A woman from New York City has reportedly been cured of HIV. This is the first time that someone has been cured of HIV in the United States (and the 3rd time in the world). Doctors say that her case is a breakthrough and could offer new hope for other patients with the virus.
To understand the process we first need to do a quick science review.
- Immune cells or white blood cells in our blood are what fights off diseases
- All of these white blood cells are made from stem cells in your bone marrow.
- There is a genetic mutation to DNA that can make people naturally resistant to HIV. This mutation affects “CCR5”, a protein in our white blood cells.
- People with this mutation have white blood cells that attack HIV, and have a greatly reduced, if almost zero, chance of catching HIV.
Traditionally, if you get Leukemia or blood cancer, sometimes it gets so severe that they have to use radiation and chemotherapy to wipe out all the cancer cells and also all of the immune white blood cells in your body. Then the doctors do a bone marrow transplant to give you bone marrow that will create new white blood cells in your body, in order to fight off future infections.

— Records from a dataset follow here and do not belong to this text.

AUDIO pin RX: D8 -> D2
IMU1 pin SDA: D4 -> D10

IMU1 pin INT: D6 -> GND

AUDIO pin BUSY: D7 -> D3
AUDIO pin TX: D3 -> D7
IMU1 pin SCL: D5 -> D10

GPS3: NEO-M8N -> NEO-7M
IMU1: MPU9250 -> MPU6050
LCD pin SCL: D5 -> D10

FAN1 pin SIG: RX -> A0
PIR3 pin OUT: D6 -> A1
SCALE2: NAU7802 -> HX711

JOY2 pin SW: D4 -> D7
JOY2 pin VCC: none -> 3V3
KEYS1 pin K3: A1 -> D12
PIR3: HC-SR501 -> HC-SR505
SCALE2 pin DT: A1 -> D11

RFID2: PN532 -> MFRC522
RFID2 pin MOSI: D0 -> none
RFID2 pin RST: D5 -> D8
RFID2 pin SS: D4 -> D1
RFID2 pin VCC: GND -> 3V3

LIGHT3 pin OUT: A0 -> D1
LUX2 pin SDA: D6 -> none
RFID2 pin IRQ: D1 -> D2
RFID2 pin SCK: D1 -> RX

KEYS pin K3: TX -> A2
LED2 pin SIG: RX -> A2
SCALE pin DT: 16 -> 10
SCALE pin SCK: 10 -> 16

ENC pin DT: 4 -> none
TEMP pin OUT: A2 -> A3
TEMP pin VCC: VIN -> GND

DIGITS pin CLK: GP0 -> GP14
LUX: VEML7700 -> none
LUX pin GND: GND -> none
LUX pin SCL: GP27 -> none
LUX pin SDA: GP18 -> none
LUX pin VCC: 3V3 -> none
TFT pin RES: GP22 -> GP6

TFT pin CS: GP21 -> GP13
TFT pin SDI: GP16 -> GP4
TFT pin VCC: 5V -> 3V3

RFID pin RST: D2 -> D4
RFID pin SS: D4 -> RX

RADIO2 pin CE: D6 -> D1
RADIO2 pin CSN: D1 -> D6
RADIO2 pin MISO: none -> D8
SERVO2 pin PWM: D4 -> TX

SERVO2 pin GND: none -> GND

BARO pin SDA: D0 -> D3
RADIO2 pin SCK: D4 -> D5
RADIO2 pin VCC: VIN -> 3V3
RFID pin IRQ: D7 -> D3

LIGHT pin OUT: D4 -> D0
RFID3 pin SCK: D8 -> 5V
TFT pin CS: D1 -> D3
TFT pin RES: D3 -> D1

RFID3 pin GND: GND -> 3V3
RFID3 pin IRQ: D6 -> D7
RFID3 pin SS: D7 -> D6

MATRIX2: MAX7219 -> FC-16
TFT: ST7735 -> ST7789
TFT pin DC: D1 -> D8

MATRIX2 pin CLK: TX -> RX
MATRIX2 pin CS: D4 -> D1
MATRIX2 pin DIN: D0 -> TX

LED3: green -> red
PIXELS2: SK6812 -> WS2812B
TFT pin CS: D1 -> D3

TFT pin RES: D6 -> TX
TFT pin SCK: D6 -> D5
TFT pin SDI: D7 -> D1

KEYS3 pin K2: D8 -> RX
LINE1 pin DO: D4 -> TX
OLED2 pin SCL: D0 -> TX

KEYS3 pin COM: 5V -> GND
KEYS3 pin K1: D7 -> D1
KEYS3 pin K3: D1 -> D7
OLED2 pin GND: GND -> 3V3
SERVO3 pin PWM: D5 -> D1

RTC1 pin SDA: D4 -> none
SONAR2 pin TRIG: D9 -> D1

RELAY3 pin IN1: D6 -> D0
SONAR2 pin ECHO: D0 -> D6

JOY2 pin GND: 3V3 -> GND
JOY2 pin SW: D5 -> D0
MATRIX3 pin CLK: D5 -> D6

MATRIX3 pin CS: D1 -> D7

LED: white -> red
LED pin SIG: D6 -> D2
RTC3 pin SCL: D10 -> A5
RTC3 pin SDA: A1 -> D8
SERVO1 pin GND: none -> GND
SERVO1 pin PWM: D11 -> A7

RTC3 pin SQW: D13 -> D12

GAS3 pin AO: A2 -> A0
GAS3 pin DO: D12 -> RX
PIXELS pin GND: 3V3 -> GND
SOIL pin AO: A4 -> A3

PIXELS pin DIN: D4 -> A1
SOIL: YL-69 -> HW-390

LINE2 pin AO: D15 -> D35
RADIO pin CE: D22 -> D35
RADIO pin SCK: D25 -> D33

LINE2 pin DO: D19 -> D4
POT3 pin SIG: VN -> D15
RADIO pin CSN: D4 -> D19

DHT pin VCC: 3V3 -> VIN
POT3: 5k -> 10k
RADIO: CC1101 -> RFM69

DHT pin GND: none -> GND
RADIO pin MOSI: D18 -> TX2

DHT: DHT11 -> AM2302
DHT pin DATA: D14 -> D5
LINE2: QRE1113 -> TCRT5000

In this recent case in NYC (and two others now), the patient had HIV and also Leukemia, and needed the radiation/chemotherapy and then a bone marrow transplant. As part of the test, the bone marrow was specially selected to come from someone with the CCR5 genetic mutation, so the bone marrow would create white blood cells that were resistant to HIV. The bone marrow transplant was successful, and the new white blood cells appeared to attack the HIV and removed all symptoms of the HIV from the patient. [see news article here.]
Moving forward, researchers are using gene editing to learn how to induce this CCR5 mutation.
The goal is to be able to draw blood from a patient, edit the patient’s blood to induce that CCR5 mutation, and then turn that blood into stem cells using what is called “Yamanaka factor” therapy.
This would allow them to use the patient’s own blood to create mutated stem cells that are resistant to HIV, and inject them back into the patient without having to take the risks that come with a bone marrow transplant. This is called autologous stem cell therapy, using your body’s own blood to create stem cells. (see added info here.)
Researchers are hopeful that the combination of these two processes, gene editing and autologous stem cell therapy, could lead to big breakthroughs in treatments for HIV, blood cancer, and even aging.